Look through the entries below, please, and copy every line with the word "reduction".

[Dataset entries]
╔══
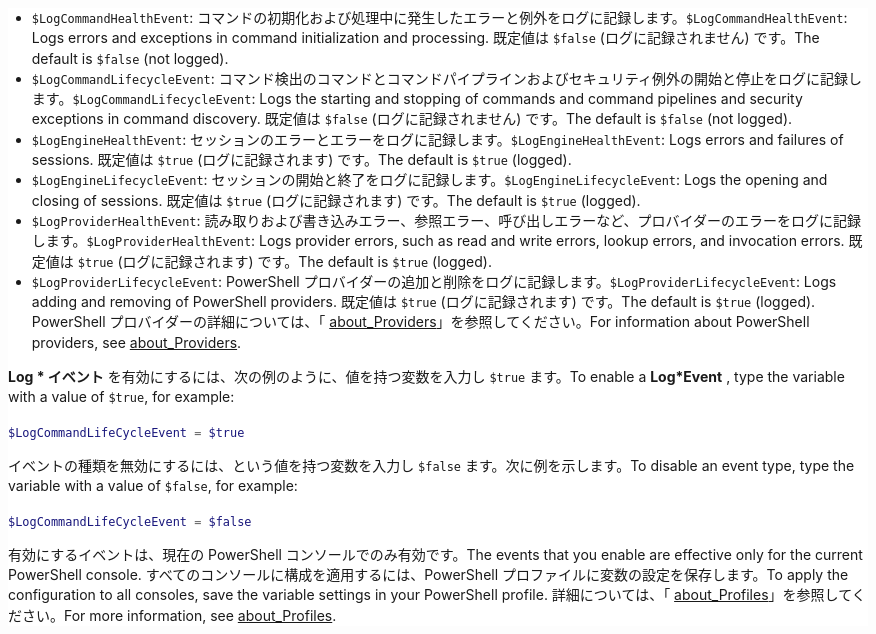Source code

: - <span data-ttu-id="fa0ea-316">`$LogCommandHealthEvent`: コマンドの初期化および処理中に発生したエラーと例外をログに記録します。</span><span class="sxs-lookup"><span data-stu-id="fa0ea-316">`$LogCommandHealthEvent`: Logs errors and exceptions in command initialization and processing.</span></span> <span data-ttu-id="fa0ea-317">既定値は `$false` (ログに記録されません) です。</span><span class="sxs-lookup"><span data-stu-id="fa0ea-317">The default is `$false` (not logged).</span></span>
- <span data-ttu-id="fa0ea-318">`$LogCommandLifecycleEvent`: コマンド検出のコマンドとコマンドパイプラインおよびセキュリティ例外の開始と停止をログに記録します。</span><span class="sxs-lookup"><span data-stu-id="fa0ea-318">`$LogCommandLifecycleEvent`: Logs the starting and stopping of commands and command pipelines and security exceptions in command discovery.</span></span> <span data-ttu-id="fa0ea-319">既定値は `$false` (ログに記録されません) です。</span><span class="sxs-lookup"><span data-stu-id="fa0ea-319">The default is `$false` (not logged).</span></span>
- <span data-ttu-id="fa0ea-320">`$LogEngineHealthEvent`: セッションのエラーとエラーをログに記録します。</span><span class="sxs-lookup"><span data-stu-id="fa0ea-320">`$LogEngineHealthEvent`: Logs errors and failures of sessions.</span></span> <span data-ttu-id="fa0ea-321">既定値は `$true` (ログに記録されます) です。</span><span class="sxs-lookup"><span data-stu-id="fa0ea-321">The default is `$true` (logged).</span></span>
- <span data-ttu-id="fa0ea-322">`$LogEngineLifecycleEvent`: セッションの開始と終了をログに記録します。</span><span class="sxs-lookup"><span data-stu-id="fa0ea-322">`$LogEngineLifecycleEvent`: Logs the opening and closing of sessions.</span></span> <span data-ttu-id="fa0ea-323">既定値は `$true` (ログに記録されます) です。</span><span class="sxs-lookup"><span data-stu-id="fa0ea-323">The default is `$true` (logged).</span></span>
- <span data-ttu-id="fa0ea-324">`$LogProviderHealthEvent`: 読み取りおよび書き込みエラー、参照エラー、呼び出しエラーなど、プロバイダーのエラーをログに記録します。</span><span class="sxs-lookup"><span data-stu-id="fa0ea-324">`$LogProviderHealthEvent`: Logs provider errors, such as read and write errors, lookup errors, and invocation errors.</span></span> <span data-ttu-id="fa0ea-325">既定値は `$true` (ログに記録されます) です。</span><span class="sxs-lookup"><span data-stu-id="fa0ea-325">The default is `$true` (logged).</span></span>
- <span data-ttu-id="fa0ea-326">`$LogProviderLifecycleEvent`: PowerShell プロバイダーの追加と削除をログに記録します。</span><span class="sxs-lookup"><span data-stu-id="fa0ea-326">`$LogProviderLifecycleEvent`: Logs adding and removing of PowerShell providers.</span></span> <span data-ttu-id="fa0ea-327">既定値は `$true` (ログに記録されます) です。</span><span class="sxs-lookup"><span data-stu-id="fa0ea-327">The default is `$true` (logged).</span></span> <span data-ttu-id="fa0ea-328">PowerShell プロバイダーの詳細については、「 [about_Providers](about_Providers.md)」を参照してください。</span><span class="sxs-lookup"><span data-stu-id="fa0ea-328">For information about PowerShell providers, see [about_Providers](about_Providers.md).</span></span>

<span data-ttu-id="fa0ea-329">**Log \* イベント** を有効にするには、次の例のように、値を持つ変数を入力し `$true` ます。</span><span class="sxs-lookup"><span data-stu-id="fa0ea-329">To enable a **Log\*Event** , type the variable with a value of `$true`, for example:</span></span>

```powershell
$LogCommandLifeCycleEvent = $true
```

<span data-ttu-id="fa0ea-330">イベントの種類を無効にするには、という値を持つ変数を入力し `$false` ます。次に例を示します。</span><span class="sxs-lookup"><span data-stu-id="fa0ea-330">To disable an event type, type the variable with a value of `$false`, for example:</span></span>

```powershell
$LogCommandLifeCycleEvent = $false
```

<span data-ttu-id="fa0ea-331">有効にするイベントは、現在の PowerShell コンソールでのみ有効です。</span><span class="sxs-lookup"><span data-stu-id="fa0ea-331">The events that you enable are effective only for the current PowerShell console.</span></span> <span data-ttu-id="fa0ea-332">すべてのコンソールに構成を適用するには、PowerShell プロファイルに変数の設定を保存します。</span><span class="sxs-lookup"><span data-stu-id="fa0ea-332">To apply the configuration to all consoles, save the variable settings in your PowerShell profile.</span></span> <span data-ttu-id="fa0ea-333">詳細については、「 [about_Profiles](about_Profiles.md)」を参照してください。</span><span class="sxs-lookup"><span data-stu-id="fa0ea-333">For more information, see [about_Profiles](about_Profiles.md).</span></span>
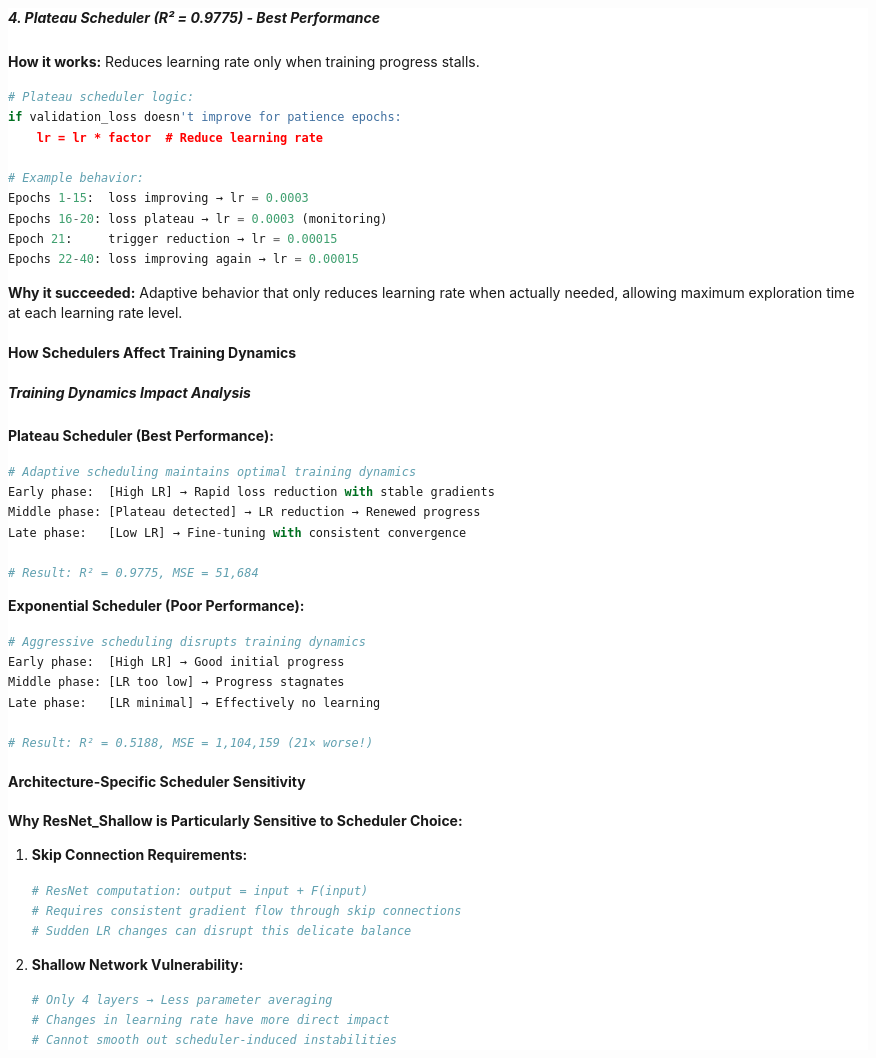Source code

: ##### 4. **Plateau Scheduler (R² = 0.9775) - Best Performance**

**How it works:** Reduces learning rate only when training progress stalls.

```python
# Plateau scheduler logic:
if validation_loss doesn't improve for patience epochs:
    lr = lr * factor  # Reduce learning rate

# Example behavior:
Epochs 1-15:  loss improving → lr = 0.0003
Epochs 16-20: loss plateau → lr = 0.0003 (monitoring)
Epoch 21:     trigger reduction → lr = 0.00015
Epochs 22-40: loss improving again → lr = 0.00015
```

**Why it succeeded:** Adaptive behavior that only reduces learning rate when actually needed, allowing maximum exploration time at each learning rate level.

#### How Schedulers Affect Training Dynamics

##### Training Dynamics Impact Analysis

**Plateau Scheduler (Best Performance):**
```python
# Adaptive scheduling maintains optimal training dynamics
Early phase:  [High LR] → Rapid loss reduction with stable gradients
Middle phase: [Plateau detected] → LR reduction → Renewed progress
Late phase:   [Low LR] → Fine-tuning with consistent convergence

# Result: R² = 0.9775, MSE = 51,684
```

**Exponential Scheduler (Poor Performance):**
```python
# Aggressive scheduling disrupts training dynamics
Early phase:  [High LR] → Good initial progress
Middle phase: [LR too low] → Progress stagnates
Late phase:   [LR minimal] → Effectively no learning

# Result: R² = 0.5188, MSE = 1,104,159 (21× worse!)
```

#### Architecture-Specific Scheduler Sensitivity

**Why ResNet_Shallow is Particularly Sensitive to Scheduler Choice:**

1. **Skip Connection Requirements:**
   ```python
   # ResNet computation: output = input + F(input)
   # Requires consistent gradient flow through skip connections
   # Sudden LR changes can disrupt this delicate balance
   ```

2. **Shallow Network Vulnerability:**
   ```python
   # Only 4 layers → Less parameter averaging
   # Changes in learning rate have more direct impact
   # Cannot smooth out scheduler-induced instabilities
   ```
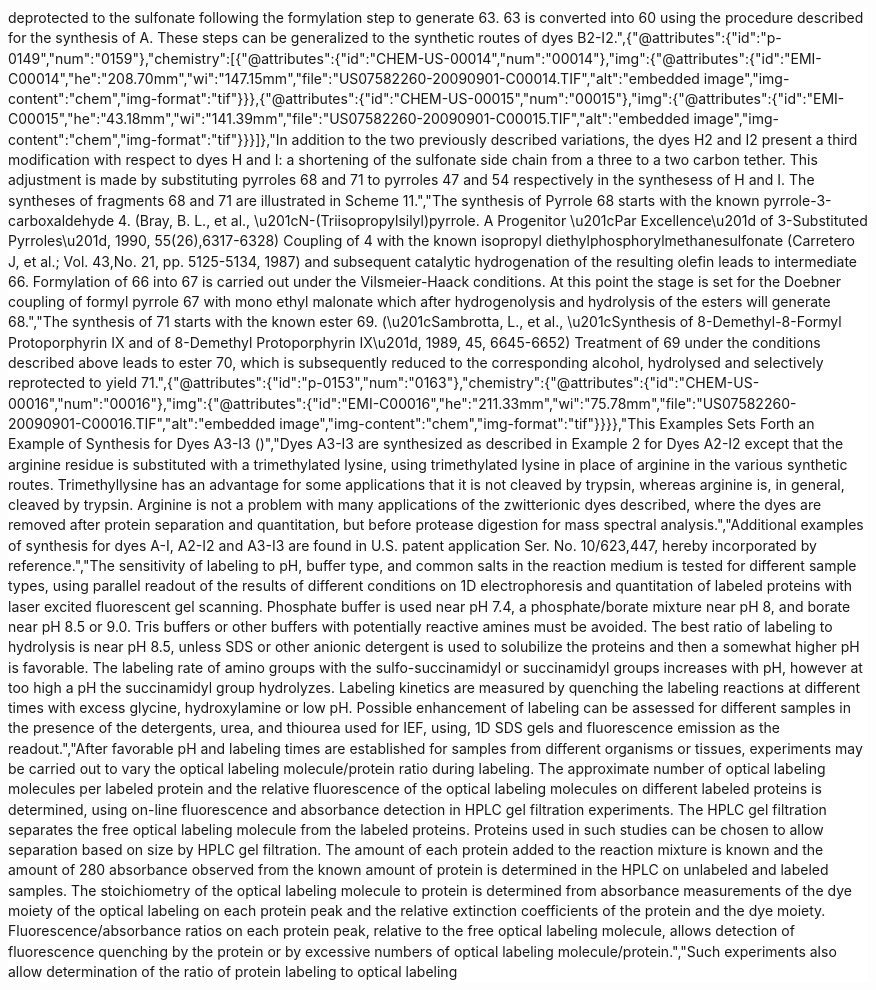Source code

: deprotected to the sulfonate following the formylation step to generate 63. 63 is converted into 60 using the procedure described for the synthesis of A. These steps can be generalized to the synthetic routes of dyes B2-I2.",{"@attributes":{"id":"p-0149","num":"0159"},"chemistry":[{"@attributes":{"id":"CHEM-US-00014","num":"00014"},"img":{"@attributes":{"id":"EMI-C00014","he":"208.70mm","wi":"147.15mm","file":"US07582260-20090901-C00014.TIF","alt":"embedded image","img-content":"chem","img-format":"tif"}}},{"@attributes":{"id":"CHEM-US-00015","num":"00015"},"img":{"@attributes":{"id":"EMI-C00015","he":"43.18mm","wi":"141.39mm","file":"US07582260-20090901-C00015.TIF","alt":"embedded image","img-content":"chem","img-format":"tif"}}}]},"In addition to the two previously described variations, the dyes H2 and I2 present a third modification with respect to dyes H and I: a shortening of the sulfonate side chain from a three to a two carbon tether. This adjustment is made by substituting pyrroles 68 and 71 to pyrroles 47 and 54 respectively in the synthesess of H and I. The syntheses of fragments 68 and 71 are illustrated in Scheme 11.","The synthesis of Pyrrole 68 starts with the known pyrrole-3-carboxaldehyde 4. (Bray, B. L., et al., \u201cN-(Triisopropylsilyl)pyrrole. A Progenitor \u201cPar Excellence\u201d of 3-Substituted Pyrroles\u201d, 1990, 55(26),6317-6328) Coupling of 4 with the known isopropyl diethylphosphorylmethanesulfonate (Carretero J, et al.; Vol. 43,No. 21, pp. 5125-5134, 1987) and subsequent catalytic hydrogenation of the resulting olefin leads to intermediate 66. Formylation of 66 into 67 is carried out under the Vilsmeier-Haack conditions. At this point the stage is set for the Doebner coupling of formyl pyrrole 67 with mono ethyl malonate which after hydrogenolysis and hydrolysis of the esters will generate 68.","The synthesis of 71 starts with the known ester 69. (\u201cSambrotta, L., et al., \u201cSynthesis of 8-Demethyl-8-Formyl Protoporphyrin IX and of 8-Demethyl Protoporphyrin IX\u201d, 1989, 45, 6645-6652) Treatment of 69 under the conditions described above leads to ester 70, which is subsequently reduced to the corresponding alcohol, hydrolysed and selectively reprotected to yield 71.",{"@attributes":{"id":"p-0153","num":"0163"},"chemistry":{"@attributes":{"id":"CHEM-US-00016","num":"00016"},"img":{"@attributes":{"id":"EMI-C00016","he":"211.33mm","wi":"75.78mm","file":"US07582260-20090901-C00016.TIF","alt":"embedded image","img-content":"chem","img-format":"tif"}}}},"This Examples Sets Forth an Example of Synthesis for Dyes A3-I3 ()","Dyes A3-I3 are synthesized as described in Example 2 for Dyes A2-I2 except that the arginine residue is substituted with a trimethylated lysine, using trimethylated lysine in place of arginine in the various synthetic routes. Trimethyllysine has an advantage for some applications that it is not cleaved by trypsin, whereas arginine is, in general, cleaved by trypsin. Arginine is not a problem with many applications of the zwitterionic dyes described, where the dyes are removed after protein separation and quantitation, but before protease digestion for mass spectral analysis.","Additional examples of synthesis for dyes A-I, A2-I2 and A3-I3 are found in U.S. patent application Ser. No. 10\/623,447, hereby incorporated by reference.","The sensitivity of labeling to pH, buffer type, and common salts in the reaction medium is tested for different sample types, using parallel readout of the results of different conditions on 1D electrophoresis and quantitation of labeled proteins with laser excited fluorescent gel scanning. Phosphate buffer is used near pH 7.4, a phosphate\/borate mixture near pH 8, and borate near pH 8.5 or 9.0. Tris buffers or other buffers with potentially reactive amines must be avoided. The best ratio of labeling to hydrolysis is near pH 8.5, unless SDS or other anionic detergent is used to solubilize the proteins and then a somewhat higher pH is favorable. The labeling rate of amino groups with the sulfo-succinamidyl or succinamidyl groups increases with pH, however at too high a pH the succinamidyl group hydrolyzes. Labeling kinetics are measured by quenching the labeling reactions at different times with excess glycine, hydroxylamine or low pH. Possible enhancement of labeling can be assessed for different samples in the presence of the detergents, urea, and thiourea used for IEF, using, 1D SDS gels and fluorescence emission as the readout.","After favorable pH and labeling times are established for samples from different organisms or tissues, experiments may be carried out to vary the optical labeling molecule\/protein ratio during labeling. The approximate number of optical labeling molecules per labeled protein and the relative fluorescence of the optical labeling molecules on different labeled proteins is determined, using on-line fluorescence and absorbance detection in HPLC gel filtration experiments. The HPLC gel filtration separates the free optical labeling molecule from the labeled proteins. Proteins used in such studies can be chosen to allow separation based on size by HPLC gel filtration. The amount of each protein added to the reaction mixture is known and the amount of 280 absorbance observed from the known amount of protein is determined in the HPLC on unlabeled and labeled samples. The stoichiometry of the optical labeling molecule to protein is determined from absorbance measurements of the dye moiety of the optical labeling on each protein peak and the relative extinction coefficients of the protein and the dye moiety. Fluorescence\/absorbance ratios on each protein peak, relative to the free optical labeling molecule, allows detection of fluorescence quenching by the protein or by excessive numbers of optical labeling molecule\/protein.","Such experiments also allow determination of the ratio of protein labeling to optical labeling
╚══
**Expected answer**
Epoch 21:     trigger reduction → lr = 0.00015
Early phase:  [High LR] → Rapid loss reduction with stable gradients
Middle phase: [Plateau detected] → LR reduction → Renewed progress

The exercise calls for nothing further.